• March 22nd 2011
  • Posted by Tom R
  • 0 Comments
  • I first went to Sri Lanka in 2001 when the Tamil separatist movement was at its height and large parts of the country were no go zones for foreign visitors. Ten years on and with the Tamils decimated, the country is shifting into tourism overdrive.  At one end of the scale this means people are trading up from hyper-efficient two stroke ‘tuk-tuks’ to cars and people carriers, at the other it means the country is commissioning its first ever coal fired power station on Tuesday 22nd March.

    As Eastern parts of the country (among the worst hit by the civil war and the Tsunami) reel from a massive spate of floods that have seen over 325,000 people displaced and up to 400,000 children facing a food crisis, it is clearly wrong to argue against the need for economic development.

    All too often we in the West treat these countries as separate from us, as an exotic other place to be visited briefly and then left behind. The fact is that we are very connected. A high proportion of the clothes in our wardrobes have probably been made in Sri Lanka. Lots of the tea we drink is grown in the country’s lush central highlands. We are bound together through travel, through trade and most importantly through our shared environment. Carbon dioxide knows no boundaries. Climate change affects us all.

    What is odd is that we do not really want to think about this stuff. In a sneak preview of a report collating UK attitudes to sustainability I was struck by the fact that people want and expect ‘brands to do the heavy lifting’ around sustainability issues. We want a badge on our brand to take the guilt away. We want our ‘easy solutions’ served up in easy to digest chunks.

    The real challenge facing us as buyers of stuff and as travelers and tourists is that it can never be that easy. Just before I left Sri Lanka I saw two men and a woman being ferried out of a garment factory convulsing and unconscious after a solvents accident. The horrified look on their colleagues’ faces as they held on to them in the back of a tuk tuk has stuck with me.  The people with me said these kinds of accidents are common even in ‘good’ factories. The fact is that in order to produce the stuff we need at the prices we want to pay the people behind the factories struggle to put in place the measures required to make their working environments safe.

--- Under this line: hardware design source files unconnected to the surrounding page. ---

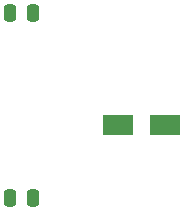
<source format=gbr>
%TF.GenerationSoftware,KiCad,Pcbnew,6.0.10+dfsg-1~bpo11+1*%
%TF.CreationDate,2023-02-14T10:11:28+00:00*%
%TF.ProjectId,ACOMP01,41434f4d-5030-4312-9e6b-696361645f70,rev?*%
%TF.SameCoordinates,Original*%
%TF.FileFunction,Paste,Bot*%
%TF.FilePolarity,Positive*%
%FSLAX46Y46*%
G04 Gerber Fmt 4.6, Leading zero omitted, Abs format (unit mm)*
G04 Created by KiCad (PCBNEW 6.0.10+dfsg-1~bpo11+1) date 2023-02-14 10:11:28*
%MOMM*%
%LPD*%
G01*
G04 APERTURE LIST*
G04 Aperture macros list*
%AMRoundRect*
0 Rectangle with rounded corners*
0 $1 Rounding radius*
0 $2 $3 $4 $5 $6 $7 $8 $9 X,Y pos of 4 corners*
0 Add a 4 corners polygon primitive as box body*
4,1,4,$2,$3,$4,$5,$6,$7,$8,$9,$2,$3,0*
0 Add four circle primitives for the rounded corners*
1,1,$1+$1,$2,$3*
1,1,$1+$1,$4,$5*
1,1,$1+$1,$6,$7*
1,1,$1+$1,$8,$9*
0 Add four rect primitives between the rounded corners*
20,1,$1+$1,$2,$3,$4,$5,0*
20,1,$1+$1,$4,$5,$6,$7,0*
20,1,$1+$1,$6,$7,$8,$9,0*
20,1,$1+$1,$8,$9,$2,$3,0*%
G04 Aperture macros list end*
%ADD10RoundRect,0.250000X0.250000X0.475000X-0.250000X0.475000X-0.250000X-0.475000X0.250000X-0.475000X0*%
%ADD11R,2.500000X1.800000*%
G04 APERTURE END LIST*
D10*
%TO.C,C1*%
X11110000Y10160000D03*
X9210000Y10160000D03*
%TD*%
D11*
%TO.C,D1*%
X22320000Y16367860D03*
X18320000Y16367860D03*
%TD*%
D10*
%TO.C,C2*%
X11110000Y25850000D03*
X9210000Y25850000D03*
%TD*%
M02*

</source>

    So what can we do? On the big stuff like energy generation it’s tough to see how we can have an impact. Coal beats all in terms of short-term costs and reliability. But thinking it through maybe our role is to be pushing for faster development of clean technologies here in the west so they can be exported elsewhere more quickly. Mobile phone technology is doing this already, enabling countries with less fixed phone infrastructure to skip an expensive out-dated and environmentally costly tech-stage for something lighter, cleaner and more effective.

    On the smaller stuff the answer is simpler. We need to keep pushing to make sure the stuff we buy is made ethically. We cannot assume brands are taking care of this we have to take more of the responsibility for the heavy lifting here.